- EXERCISE GOAL -
Give every line from the entries that contains "Roulette".

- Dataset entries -
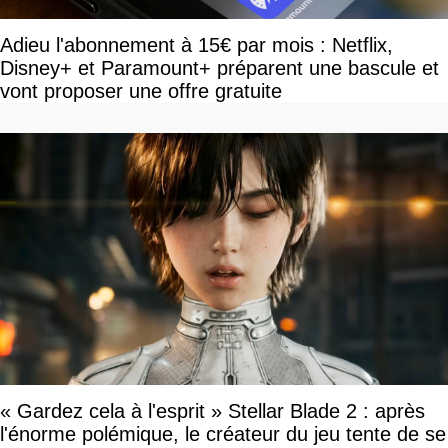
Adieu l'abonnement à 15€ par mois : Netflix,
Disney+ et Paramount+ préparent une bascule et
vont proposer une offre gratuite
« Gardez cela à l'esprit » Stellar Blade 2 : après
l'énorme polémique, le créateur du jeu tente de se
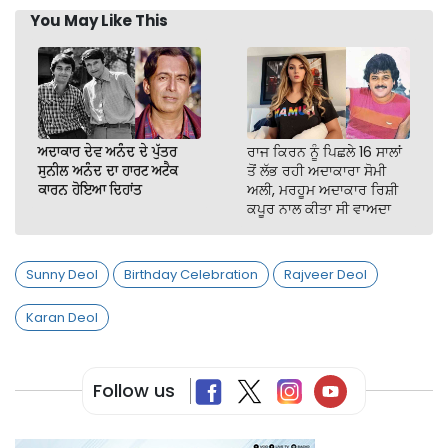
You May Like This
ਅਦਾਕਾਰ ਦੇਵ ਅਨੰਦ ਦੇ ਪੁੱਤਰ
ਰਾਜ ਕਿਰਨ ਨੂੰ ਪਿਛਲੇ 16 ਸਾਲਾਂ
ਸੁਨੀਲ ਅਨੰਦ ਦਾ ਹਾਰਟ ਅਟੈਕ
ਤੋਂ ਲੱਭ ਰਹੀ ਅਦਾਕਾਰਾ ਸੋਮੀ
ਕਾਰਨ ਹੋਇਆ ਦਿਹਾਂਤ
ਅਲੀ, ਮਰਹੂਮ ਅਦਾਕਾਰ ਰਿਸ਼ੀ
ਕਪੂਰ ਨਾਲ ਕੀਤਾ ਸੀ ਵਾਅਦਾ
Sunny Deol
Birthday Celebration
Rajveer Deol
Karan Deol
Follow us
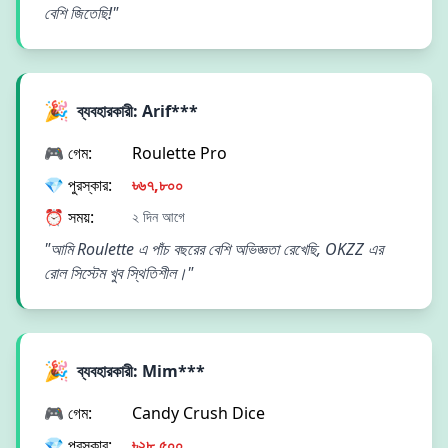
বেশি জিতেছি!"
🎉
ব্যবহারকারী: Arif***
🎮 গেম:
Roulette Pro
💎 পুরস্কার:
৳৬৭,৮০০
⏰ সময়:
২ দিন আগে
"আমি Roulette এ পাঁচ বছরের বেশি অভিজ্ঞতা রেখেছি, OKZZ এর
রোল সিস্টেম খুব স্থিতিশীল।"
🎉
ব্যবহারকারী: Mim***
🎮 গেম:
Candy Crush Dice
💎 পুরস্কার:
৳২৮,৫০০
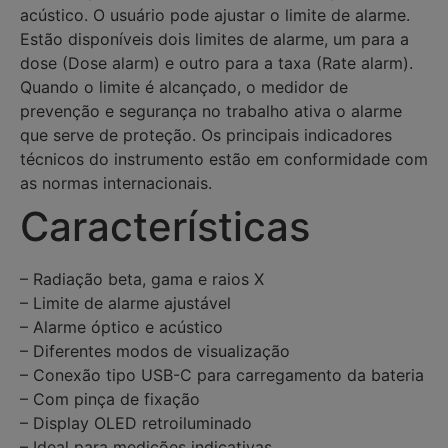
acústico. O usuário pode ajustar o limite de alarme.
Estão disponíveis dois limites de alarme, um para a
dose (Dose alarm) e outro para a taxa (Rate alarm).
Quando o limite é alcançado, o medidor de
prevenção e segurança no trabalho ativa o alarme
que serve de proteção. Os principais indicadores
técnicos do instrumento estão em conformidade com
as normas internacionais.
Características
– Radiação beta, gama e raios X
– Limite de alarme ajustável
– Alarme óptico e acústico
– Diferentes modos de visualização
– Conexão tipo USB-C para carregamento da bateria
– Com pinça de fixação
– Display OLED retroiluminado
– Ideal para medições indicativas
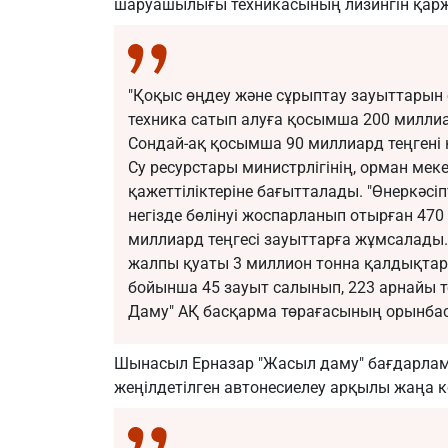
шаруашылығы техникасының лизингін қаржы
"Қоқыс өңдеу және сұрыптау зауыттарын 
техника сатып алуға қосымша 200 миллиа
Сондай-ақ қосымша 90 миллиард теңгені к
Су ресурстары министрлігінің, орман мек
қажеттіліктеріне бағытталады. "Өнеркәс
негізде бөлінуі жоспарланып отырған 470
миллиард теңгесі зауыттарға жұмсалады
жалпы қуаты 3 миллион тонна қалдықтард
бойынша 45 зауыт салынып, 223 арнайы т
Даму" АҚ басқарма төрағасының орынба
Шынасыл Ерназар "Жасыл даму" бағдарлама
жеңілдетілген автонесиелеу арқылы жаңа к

- WORKED SOLUTION -
Roulette Pro
"আমি Roulette এ পাঁচ বছরের বেশি অভিজ্ঞতা রেখেছি, OKZZ এর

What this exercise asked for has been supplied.